Behalve in het jaargeding werd er volgens de landkeur ook recht gesproken door grafelijke leenmannen. Dit Zeeuwse mannengerecht, dat oorspronkelijk alleen een leenhof zal zijn geweest, verdrong geleidelijk aan het jaargeding. Het bestond al vóór 1256 en fungeerde tot eind vijftiende eeuw onder de naam Hoge Vierschaar van Zeeland. Het jaargeding en het mannengerecht werden volgens de keur van 1256 voorgezeten door de graaf, die zich in het mannengerecht kon laten vervangen door de burggraaf van Zeeland, voor het eerst genoemd in 1206. De functie van burggraaf werd in de dertiende eeuw erfelijk bekleed door de heren van Voorne. In 1217 werd de Middelburgse stadskeur uitgevaardigd door de gravin van Vlaanderen en de graaf van Holland en meebezegeld door ‘hun burggraven van Zeeland’. Er was dus op dat moment dus ook een Vlaamse burggraaf, van wie nadien niets meer wordt vernomen.

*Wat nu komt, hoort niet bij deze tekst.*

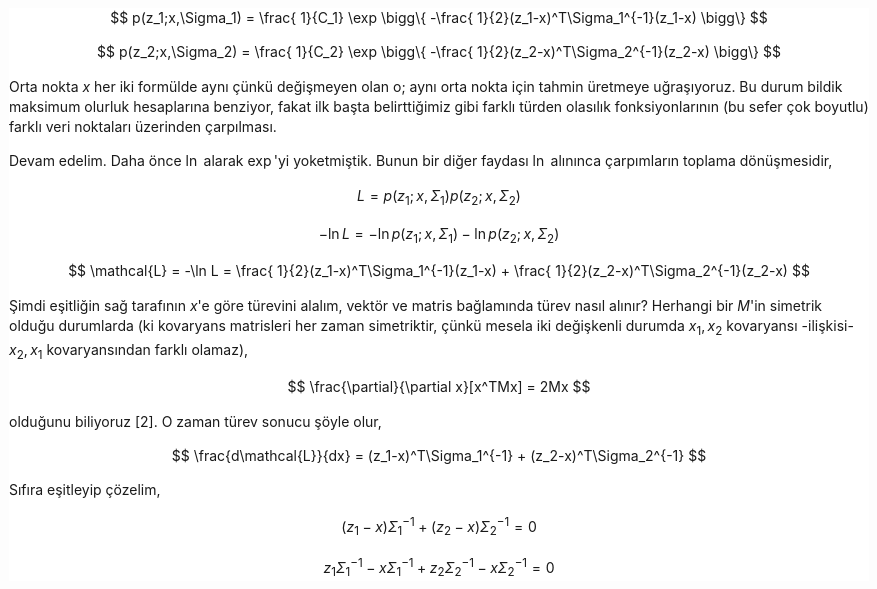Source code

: $$ p(z_1;x,\Sigma_1) =  \frac{ 1}{C_1} \exp 
\bigg\{ 
-\frac{ 1}{2}(z_1-x)^T\Sigma_1^{-1}(z_1-x)
\bigg\} $$

$$ p(z_2;x,\Sigma_2) =  \frac{ 1}{C_2} \exp 
\bigg\{ 
-\frac{ 1}{2}(z_2-x)^T\Sigma_2^{-1}(z_2-x)
\bigg\} $$

Orta nokta $x$ her iki formülde aynı çünkü değişmeyen olan o; aynı orta
nokta için tahmin üretmeye uğraşıyoruz. Bu durum bildik maksimum olurluk
hesaplarına benziyor, fakat ilk başta belirttiğimiz gibi farklı türden
olasılık fonksiyonlarının (bu sefer çok boyutlu) farklı veri noktaları
üzerinden çarpılması.

Devam edelim. Daha önce $\ln$ alarak $\exp$'yi yoketmiştik. Bunun bir diğer
faydası $\ln$ alınınca çarpımların toplama dönüşmesidir, 

$$ L = p(z_1;x,\Sigma_1) p(z_2;x,\Sigma_2) 
$$

$$ -\ln L = -\ln p(z_1;x,\Sigma_1) -\ln p(z_2;x,\Sigma_2) 
$$

$$ 
\mathcal{L} = 
-\ln L = 
\frac{ 1}{2}(z_1-x)^T\Sigma_1^{-1}(z_1-x) + 
\frac{ 1}{2}(z_2-x)^T\Sigma_2^{-1}(z_2-x)
$$

Şimdi eşitliğin sağ tarafının $x$'e göre türevini alalım, vektör ve matris
bağlamında türev nasıl alınır? Herhangi bir $M$'in simetrik olduğu
durumlarda (ki kovaryans matrisleri her zaman simetriktir, çünkü mesela iki
değişkenli durumda $x_1,x_2$ kovaryansı -ilişkisi- $x_2,x_1$ kovaryansından
farklı olamaz),

$$ \frac{\partial}{\partial x}[x^TMx] = 2Mx $$

olduğunu biliyoruz [2]. O zaman türev sonucu şöyle olur, 

$$ 
\frac{d\mathcal{L}}{dx} = 
(z_1-x)^T\Sigma_1^{-1} +  (z_2-x)^T\Sigma_2^{-1}
$$

Sıfıra eşitleyip çözelim, 

$$ 
(z_1-x)\Sigma_1^{-1} +  (z_2-x)\Sigma_2^{-1} = 0
$$

$$ 
z_1\Sigma_1^{-1} - x\Sigma_1^{-1} + z_2\Sigma_2^{-1} - x\Sigma_2^{-1} = 0
$$
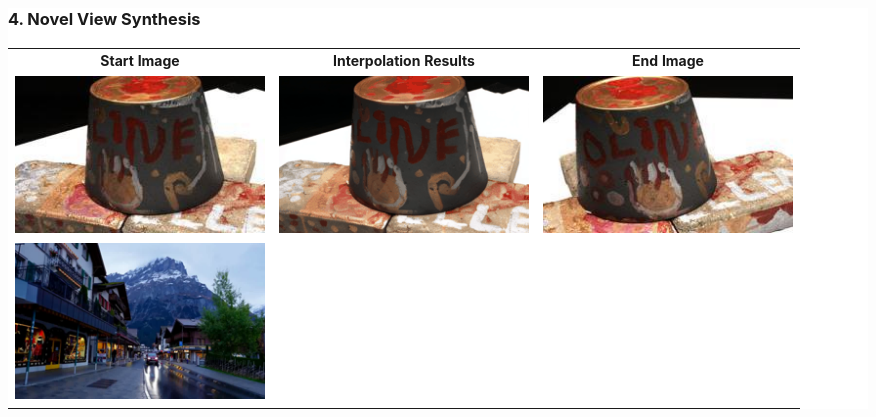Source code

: 


### 4. Novel View Synthesis

<table class="center">
    <tr style="font-weight: bolder;text-align:center;">
        <td>Start Image</td>
        <td>Interpolation Results</td>
        <td>End Image</td>
    </tr>

  <tr>
  <td>
    <img src=assets/004_results_nvs/input_images/000001.jpg width="250">
  </td>
  <td>
    <img src=assets/004_results_nvs/scan.gif width="250">
  </td>
  <td>
    <img src=assets/004_results_nvs/input_images/000002.jpg width="250">
  </td>
  </tr>

  <tr>
  <td>
    <img src=assets/004_results_nvs/input_images/road_0.png width="250">
  </td>
  <td>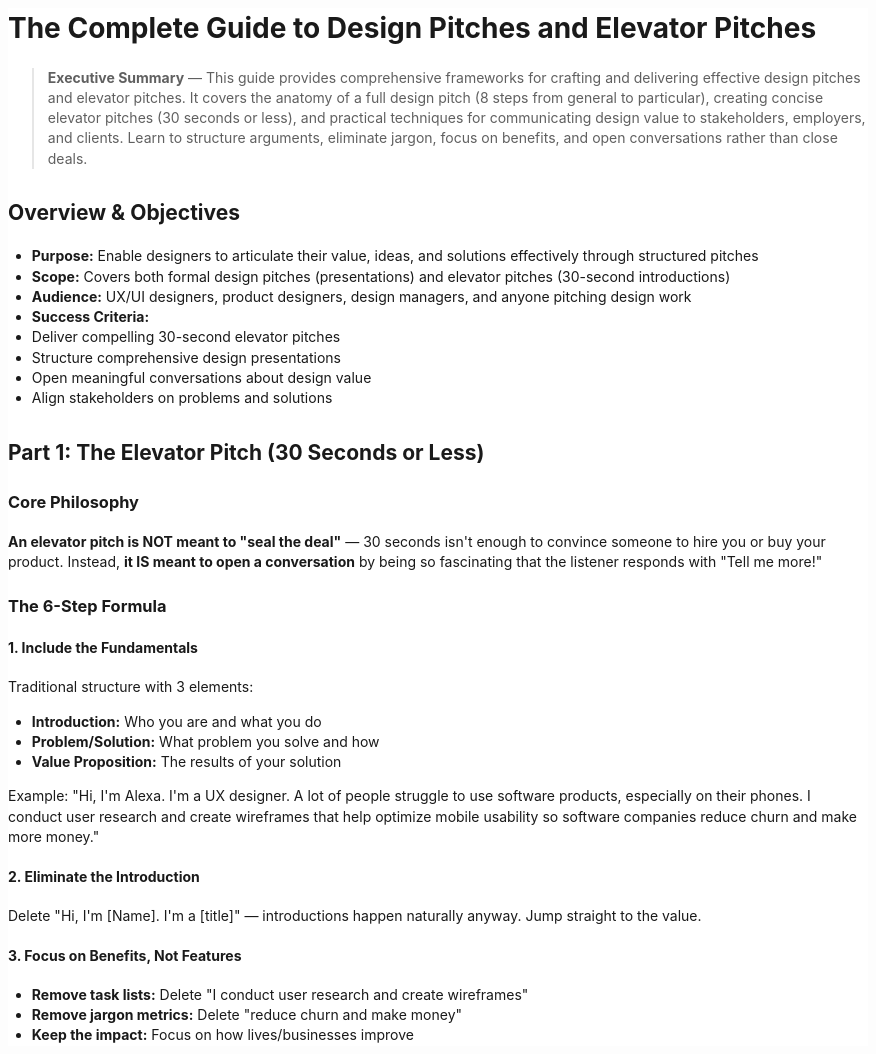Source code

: # The Complete Guide to Design Pitches and Elevator Pitches

> **Executive Summary** — This guide provides comprehensive frameworks for crafting and delivering effective design pitches and elevator pitches. It covers the anatomy of a full design pitch (8 steps from general to particular), creating concise elevator pitches (30 seconds or less), and practical techniques for communicating design value to stakeholders, employers, and clients. Learn to structure arguments, eliminate jargon, focus on benefits, and open conversations rather than close deals.

## Overview & Objectives

- **Purpose:** Enable designers to articulate their value, ideas, and solutions effectively through structured pitches
- **Scope:** Covers both formal design pitches (presentations) and elevator pitches (30-second introductions)
- **Audience:** UX/UI designers, product designers, design managers, and anyone pitching design work
- **Success Criteria:**
 - Deliver compelling 30-second elevator pitches
 - Structure comprehensive design presentations
 - Open meaningful conversations about design value
 - Align stakeholders on problems and solutions

## Part 1: The Elevator Pitch (30 Seconds or Less)

### Core Philosophy
**An elevator pitch is NOT meant to "seal the deal"** — 30 seconds isn't enough to convince someone to hire you or buy your product. Instead, **it IS meant to open a conversation** by being so fascinating that the listener responds with "Tell me more!"

### The 6-Step Formula

#### 1. Include the Fundamentals
Traditional structure with 3 elements:
- **Introduction:** Who you are and what you do
- **Problem/Solution:** What problem you solve and how
- **Value Proposition:** The results of your solution

Example: "Hi, I'm Alexa. I'm a UX designer. A lot of people struggle to use software products, especially on their phones. I conduct user research and create wireframes that help optimize mobile usability so software companies reduce churn and make more money."

#### 2. Eliminate the Introduction
Delete "Hi, I'm [Name]. I'm a [title]" — introductions happen naturally anyway. Jump straight to the value.

#### 3. Focus on Benefits, Not Features
- **Remove task lists:** Delete "I conduct user research and create wireframes"
- **Remove jargon metrics:** Delete "reduce churn and make money"
- **Keep the impact:** Focus on how lives/businesses improve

Wat dus blijkt, is dat in ieder geval vanaf 1256 het jaargeding, het mannengerecht en het burggraafschap als instellingen functioneerden voor heel Zeeland. Voor de voorafgaande periode gold dat zo goed als zeker ook voor het mannengerecht en het burggraafschap; alleen ten aanzien van het jaargeding blijft het onzeker of dat voor 1256 wel of niet afzonderlijk werd gehouden voor Bewesten Schelde en Beoosten Schelde. Hoe dan ook, zeker is dat Zeeland, anders dan het Contourenplan stelt, al heel lang voor het vredesverdrag van 1323 een bestuurlijke eenheid vormde.

Die eenheid gold eveneens voor het in de keur van 1256 beschreven recht dat in Zeeland van kracht was. Veel bepalingen behoorden tot het oude gewoonterecht, onder andere die over het erfrecht, dat sterk afweek van het erfrecht in de aangrenzende gewesten Vlaanderen, Holland en Brabant. Zeeland kende namelijk geen eerstgeboorterecht; roerend en onroerend goed vererfden er op alle kinderen, mannen en vrouwen, en de locale bestuursdistricten, de ambachten, vererfden als grafelijke lenen op alle zonen van een overleden ambachtsheer.[6] Omdat dit erfrecht zowel in Bewesten als Beoosten Schelde gold, kan het haast niet anders of het stamde zelfs van vóór de tijd dat de Hollandse en Vlaamse graven in het bezit kwamen van respectievelijk Beoosten Schelde en Bewesten Schelde.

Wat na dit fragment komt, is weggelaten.